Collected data
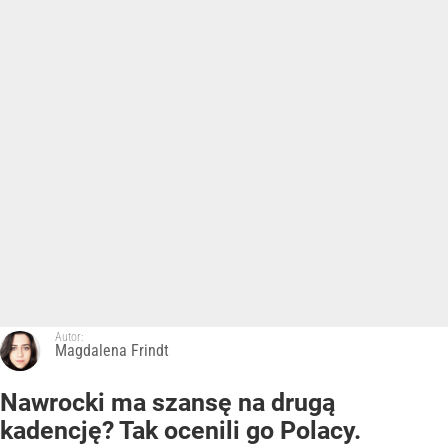
Autor:
Magdalena Frindt
Nawrocki ma szansę na drugą
kadencję? Tak ocenili go Polacy.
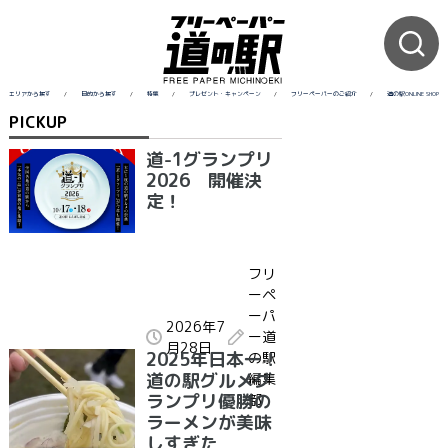
エリアから探す
/
目的から探す
/
特集
/
プレゼント・キャンペーン
/
フリーペーパーのご紹介
/
道の駅ONLINE SHOP
PICKUP
道-1グランプリ
2026 開催決
定！
フリ
ーペ
ーパ
2026年7
ー道
月28日
2025年日本一！
の駅
道の駅グルメグ
編集
ランプリ優勝の
部
ラーメンが美味
しすぎた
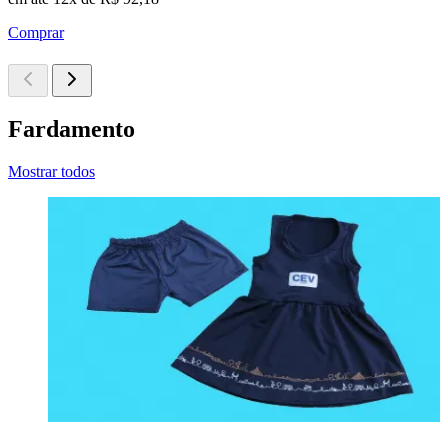
Comprar
Fardamento
Mostrar todos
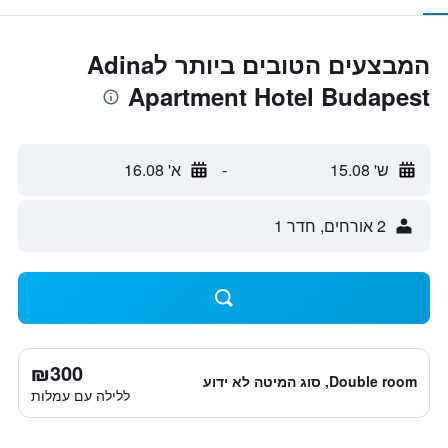
המבצעים הטובים ביותר לAdina
Apartment Hotel Budapest
ש' 15.08
-
א' 16.08
2 אורחים, חדר 1
₪300
Double room, סוג המיטה לא ידוע
ללילה עם עמלות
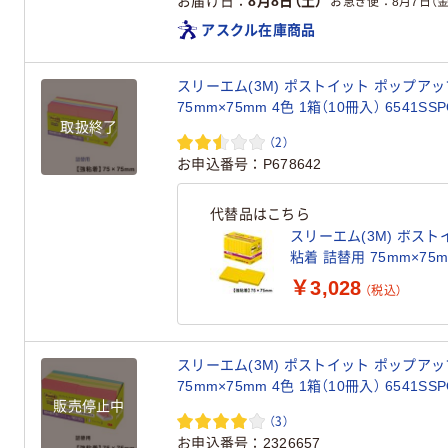
お届け日
8月8日（土）
お急ぎ便
8月7日（金
アスクル在庫商品
スリーエム(3M) ポストイット ポップアッ
75mm×75mm 4色 1箱（10冊入） 6541SSP
取扱終了
（2）
お申込番号
P678642
代替品はこちら
スリーエム(3M) ポスト
粘着 詰替用 75mm×75
6541SSPOP-VY
￥3,028
（税込）
スリーエム(3M) ポストイット ポップアッ
75mm×75mm 4色 1箱（10冊入） 6541SSP
販売停止中
（3）
お申込番号
2326657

Exercise objective:
Set down the entries above word for word, but drop any image.

Exercise response:
Autor:
Magdalena Frindt
Nawrocki ma szansę na drugą
kadencję? Tak ocenili go Polacy.
エリアから探す
/
目的から探す
/
特集
/
プレゼント・キャンペーン
/
フリーペーパーのご紹介
/
道の駅ONLINE SHOP
PICKUP
道-1グランプリ
2026 開催決
定！
フリ
ーペ
ーパ
2026年7
ー道
月28日
2025年日本一！
の駅
道の駅グルメグ
編集
ランプリ優勝の
部
ラーメンが美味
しすぎた
Comprar
Fardamento
Mostrar todos
המבצעים הטובים ביותר לAdina
Apartment Hotel Budapest
ש' 15.08
-
א' 16.08
2 אורחים, חדר 1
₪300
Double room, סוג המיטה לא ידוע
ללילה עם עמלות
お届け日
8月8日（土）
お急ぎ便
8月7日（金
アスクル在庫商品
スリーエム(3M) ポストイット ポップアッ
75mm×75mm 4色 1箱（10冊入） 6541SSP
取扱終了
（2）
お申込番号
P678642
代替品はこちら
スリーエム(3M) ポスト
粘着 詰替用 75mm×75
6541SSPOP-VY
￥3,028
（税込）
スリーエム(3M) ポストイット ポップアッ
75mm×75mm 4色 1箱（10冊入） 6541SSP
販売停止中
（3）
お申込番号
2326657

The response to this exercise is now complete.